What this task involves — Put the lines of the data from the line containing "scientific name: Syncerus caffer" to the line containing "genus: Portulaca", both included, into a JSON list of strings with one string per line and no blank lines.

Data provided —
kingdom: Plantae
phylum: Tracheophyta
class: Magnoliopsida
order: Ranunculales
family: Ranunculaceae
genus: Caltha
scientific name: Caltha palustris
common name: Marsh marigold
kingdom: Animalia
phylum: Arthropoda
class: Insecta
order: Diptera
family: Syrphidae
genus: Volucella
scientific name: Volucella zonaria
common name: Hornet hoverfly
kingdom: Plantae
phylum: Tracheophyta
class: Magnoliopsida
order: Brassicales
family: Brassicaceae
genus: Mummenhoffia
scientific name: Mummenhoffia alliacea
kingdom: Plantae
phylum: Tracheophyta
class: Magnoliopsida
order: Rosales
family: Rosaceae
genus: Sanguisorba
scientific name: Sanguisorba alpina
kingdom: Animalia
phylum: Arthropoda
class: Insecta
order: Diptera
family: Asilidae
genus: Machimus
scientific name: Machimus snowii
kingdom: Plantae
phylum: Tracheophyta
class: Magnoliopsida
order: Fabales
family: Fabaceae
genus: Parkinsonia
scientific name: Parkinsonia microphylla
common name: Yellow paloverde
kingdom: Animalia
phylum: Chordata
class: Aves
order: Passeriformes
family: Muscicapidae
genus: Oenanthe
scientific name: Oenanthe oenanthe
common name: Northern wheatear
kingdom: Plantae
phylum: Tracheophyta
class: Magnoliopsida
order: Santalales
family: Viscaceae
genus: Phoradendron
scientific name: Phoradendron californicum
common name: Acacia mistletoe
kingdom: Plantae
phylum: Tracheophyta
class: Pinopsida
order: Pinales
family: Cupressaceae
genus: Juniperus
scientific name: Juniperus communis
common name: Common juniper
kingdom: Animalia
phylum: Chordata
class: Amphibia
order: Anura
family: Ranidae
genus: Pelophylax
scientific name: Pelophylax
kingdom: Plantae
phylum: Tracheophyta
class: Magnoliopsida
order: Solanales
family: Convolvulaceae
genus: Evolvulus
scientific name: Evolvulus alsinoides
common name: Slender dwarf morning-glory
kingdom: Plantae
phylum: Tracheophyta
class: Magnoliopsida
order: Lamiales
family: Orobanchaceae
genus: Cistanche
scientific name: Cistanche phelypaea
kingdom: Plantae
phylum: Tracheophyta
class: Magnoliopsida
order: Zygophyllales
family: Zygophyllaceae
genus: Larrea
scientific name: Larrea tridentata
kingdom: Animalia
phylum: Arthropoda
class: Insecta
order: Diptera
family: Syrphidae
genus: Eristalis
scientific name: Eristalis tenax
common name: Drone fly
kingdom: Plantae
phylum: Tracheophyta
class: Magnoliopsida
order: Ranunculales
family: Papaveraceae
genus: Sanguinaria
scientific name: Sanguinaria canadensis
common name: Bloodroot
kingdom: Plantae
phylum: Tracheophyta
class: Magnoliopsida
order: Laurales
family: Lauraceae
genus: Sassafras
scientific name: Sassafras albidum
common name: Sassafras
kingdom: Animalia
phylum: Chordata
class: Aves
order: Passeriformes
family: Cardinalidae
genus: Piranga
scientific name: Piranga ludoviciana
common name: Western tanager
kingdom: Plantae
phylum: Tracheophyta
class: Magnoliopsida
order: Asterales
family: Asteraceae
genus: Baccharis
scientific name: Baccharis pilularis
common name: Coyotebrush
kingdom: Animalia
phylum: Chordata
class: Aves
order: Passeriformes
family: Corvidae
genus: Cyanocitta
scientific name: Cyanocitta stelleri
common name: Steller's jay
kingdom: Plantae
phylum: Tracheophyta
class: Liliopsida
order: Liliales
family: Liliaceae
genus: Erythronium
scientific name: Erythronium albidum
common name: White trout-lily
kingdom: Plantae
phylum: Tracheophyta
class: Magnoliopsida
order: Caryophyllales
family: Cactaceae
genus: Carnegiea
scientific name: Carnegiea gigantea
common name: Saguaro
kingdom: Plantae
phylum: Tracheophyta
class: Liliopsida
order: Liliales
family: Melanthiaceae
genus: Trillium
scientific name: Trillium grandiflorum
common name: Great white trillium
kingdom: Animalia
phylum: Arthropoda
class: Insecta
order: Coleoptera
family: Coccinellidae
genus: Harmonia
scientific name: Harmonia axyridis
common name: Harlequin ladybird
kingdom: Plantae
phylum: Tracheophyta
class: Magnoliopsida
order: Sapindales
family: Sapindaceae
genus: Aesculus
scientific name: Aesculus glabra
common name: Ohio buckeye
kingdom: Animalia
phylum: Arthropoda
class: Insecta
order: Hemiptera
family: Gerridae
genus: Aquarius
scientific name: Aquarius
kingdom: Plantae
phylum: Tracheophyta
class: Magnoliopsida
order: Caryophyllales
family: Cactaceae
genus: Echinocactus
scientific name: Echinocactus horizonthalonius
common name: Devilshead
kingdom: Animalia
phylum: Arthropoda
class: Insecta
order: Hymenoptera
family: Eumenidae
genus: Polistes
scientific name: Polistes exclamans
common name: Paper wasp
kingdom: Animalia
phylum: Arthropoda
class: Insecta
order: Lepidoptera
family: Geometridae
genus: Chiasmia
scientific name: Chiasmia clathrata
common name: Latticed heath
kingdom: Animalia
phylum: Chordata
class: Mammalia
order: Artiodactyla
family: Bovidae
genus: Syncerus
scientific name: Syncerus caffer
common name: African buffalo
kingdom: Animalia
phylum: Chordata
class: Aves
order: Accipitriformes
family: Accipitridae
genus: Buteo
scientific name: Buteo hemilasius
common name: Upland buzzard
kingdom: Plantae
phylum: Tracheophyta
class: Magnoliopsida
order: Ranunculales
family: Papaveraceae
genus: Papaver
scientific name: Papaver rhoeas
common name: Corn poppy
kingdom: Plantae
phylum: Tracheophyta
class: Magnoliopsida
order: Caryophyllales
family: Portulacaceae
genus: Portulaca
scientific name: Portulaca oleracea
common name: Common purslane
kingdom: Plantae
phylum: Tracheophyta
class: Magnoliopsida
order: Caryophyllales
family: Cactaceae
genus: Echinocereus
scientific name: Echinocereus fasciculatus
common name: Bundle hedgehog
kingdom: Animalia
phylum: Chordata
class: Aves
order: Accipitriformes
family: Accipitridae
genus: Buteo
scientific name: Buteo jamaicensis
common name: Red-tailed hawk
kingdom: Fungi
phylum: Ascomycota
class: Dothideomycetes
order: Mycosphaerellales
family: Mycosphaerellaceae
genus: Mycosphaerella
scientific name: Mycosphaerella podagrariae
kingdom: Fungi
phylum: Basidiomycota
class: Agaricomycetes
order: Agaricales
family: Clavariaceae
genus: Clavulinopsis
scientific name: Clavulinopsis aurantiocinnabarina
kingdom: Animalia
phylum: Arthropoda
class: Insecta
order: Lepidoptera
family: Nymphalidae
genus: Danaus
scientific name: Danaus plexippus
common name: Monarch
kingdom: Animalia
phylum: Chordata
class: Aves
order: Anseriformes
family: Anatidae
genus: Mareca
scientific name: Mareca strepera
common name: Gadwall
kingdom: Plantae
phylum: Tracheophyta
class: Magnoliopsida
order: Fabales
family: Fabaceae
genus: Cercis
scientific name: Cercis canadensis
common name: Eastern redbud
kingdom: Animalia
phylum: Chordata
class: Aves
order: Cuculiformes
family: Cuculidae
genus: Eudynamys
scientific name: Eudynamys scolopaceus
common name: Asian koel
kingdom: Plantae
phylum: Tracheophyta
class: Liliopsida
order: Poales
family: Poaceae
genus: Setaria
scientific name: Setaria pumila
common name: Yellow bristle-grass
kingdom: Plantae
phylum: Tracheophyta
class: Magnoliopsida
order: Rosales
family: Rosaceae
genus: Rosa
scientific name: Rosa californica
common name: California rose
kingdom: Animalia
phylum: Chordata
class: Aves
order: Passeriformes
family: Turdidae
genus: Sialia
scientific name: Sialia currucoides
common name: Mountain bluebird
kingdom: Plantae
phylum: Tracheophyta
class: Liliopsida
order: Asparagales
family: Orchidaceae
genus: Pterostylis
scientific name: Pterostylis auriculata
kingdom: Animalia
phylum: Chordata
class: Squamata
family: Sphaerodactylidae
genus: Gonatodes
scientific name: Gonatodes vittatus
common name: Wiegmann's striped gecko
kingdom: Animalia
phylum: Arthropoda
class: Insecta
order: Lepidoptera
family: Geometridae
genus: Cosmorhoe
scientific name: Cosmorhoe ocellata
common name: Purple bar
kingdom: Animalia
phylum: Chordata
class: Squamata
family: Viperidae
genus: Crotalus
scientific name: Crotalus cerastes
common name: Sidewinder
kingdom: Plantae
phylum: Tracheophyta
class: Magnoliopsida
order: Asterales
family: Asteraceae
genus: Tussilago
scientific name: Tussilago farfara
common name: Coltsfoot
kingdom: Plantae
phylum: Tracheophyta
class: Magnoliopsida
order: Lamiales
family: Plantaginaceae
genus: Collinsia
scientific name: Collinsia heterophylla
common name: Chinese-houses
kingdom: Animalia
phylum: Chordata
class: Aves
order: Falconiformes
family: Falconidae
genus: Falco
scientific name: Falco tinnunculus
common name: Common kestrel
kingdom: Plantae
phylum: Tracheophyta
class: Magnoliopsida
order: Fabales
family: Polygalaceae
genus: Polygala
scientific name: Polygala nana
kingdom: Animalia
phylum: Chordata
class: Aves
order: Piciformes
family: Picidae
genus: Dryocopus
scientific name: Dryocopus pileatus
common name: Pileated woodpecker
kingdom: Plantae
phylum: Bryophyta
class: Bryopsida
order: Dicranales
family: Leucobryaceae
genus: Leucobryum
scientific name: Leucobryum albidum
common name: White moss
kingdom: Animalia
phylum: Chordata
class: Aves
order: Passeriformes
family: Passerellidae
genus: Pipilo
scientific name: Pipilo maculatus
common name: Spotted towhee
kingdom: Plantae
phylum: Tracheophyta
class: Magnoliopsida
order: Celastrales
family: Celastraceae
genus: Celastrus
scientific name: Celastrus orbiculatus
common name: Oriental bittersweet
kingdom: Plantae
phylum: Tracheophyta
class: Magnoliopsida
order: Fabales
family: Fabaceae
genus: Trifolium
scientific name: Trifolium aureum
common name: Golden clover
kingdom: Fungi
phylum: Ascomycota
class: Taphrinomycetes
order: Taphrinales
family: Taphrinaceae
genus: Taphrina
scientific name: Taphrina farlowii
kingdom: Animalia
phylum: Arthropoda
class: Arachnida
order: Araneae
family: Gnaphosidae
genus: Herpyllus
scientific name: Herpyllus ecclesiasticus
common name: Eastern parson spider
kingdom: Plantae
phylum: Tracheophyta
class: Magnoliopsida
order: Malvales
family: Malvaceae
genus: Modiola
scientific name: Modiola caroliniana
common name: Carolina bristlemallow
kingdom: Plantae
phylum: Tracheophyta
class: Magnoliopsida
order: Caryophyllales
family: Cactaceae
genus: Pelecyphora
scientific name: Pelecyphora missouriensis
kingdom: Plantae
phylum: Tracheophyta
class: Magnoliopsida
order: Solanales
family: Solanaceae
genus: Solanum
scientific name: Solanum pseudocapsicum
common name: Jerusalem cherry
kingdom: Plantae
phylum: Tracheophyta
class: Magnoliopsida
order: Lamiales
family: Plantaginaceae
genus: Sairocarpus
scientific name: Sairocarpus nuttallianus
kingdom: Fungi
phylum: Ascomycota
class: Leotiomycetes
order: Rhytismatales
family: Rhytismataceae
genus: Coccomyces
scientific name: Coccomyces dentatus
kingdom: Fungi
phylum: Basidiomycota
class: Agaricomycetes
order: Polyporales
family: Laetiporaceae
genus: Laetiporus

Written answer —
[
  "scientific name: Syncerus caffer",
  "common name: African buffalo",
  "kingdom: Animalia",
  "phylum: Chordata",
  "class: Aves",
  "order: Accipitriformes",
  "family: Accipitridae",
  "genus: Buteo",
  "scientific name: Buteo hemilasius",
  "common name: Upland buzzard",
  "kingdom: Plantae",
  "phylum: Tracheophyta",
  "class: Magnoliopsida",
  "order: Ranunculales",
  "family: Papaveraceae",
  "genus: Papaver",
  "scientific name: Papaver rhoeas",
  "common name: Corn poppy",
  "kingdom: Plantae",
  "phylum: Tracheophyta",
  "class: Magnoliopsida",
  "order: Caryophyllales",
  "family: Portulacaceae",
  "genus: Portulaca"
]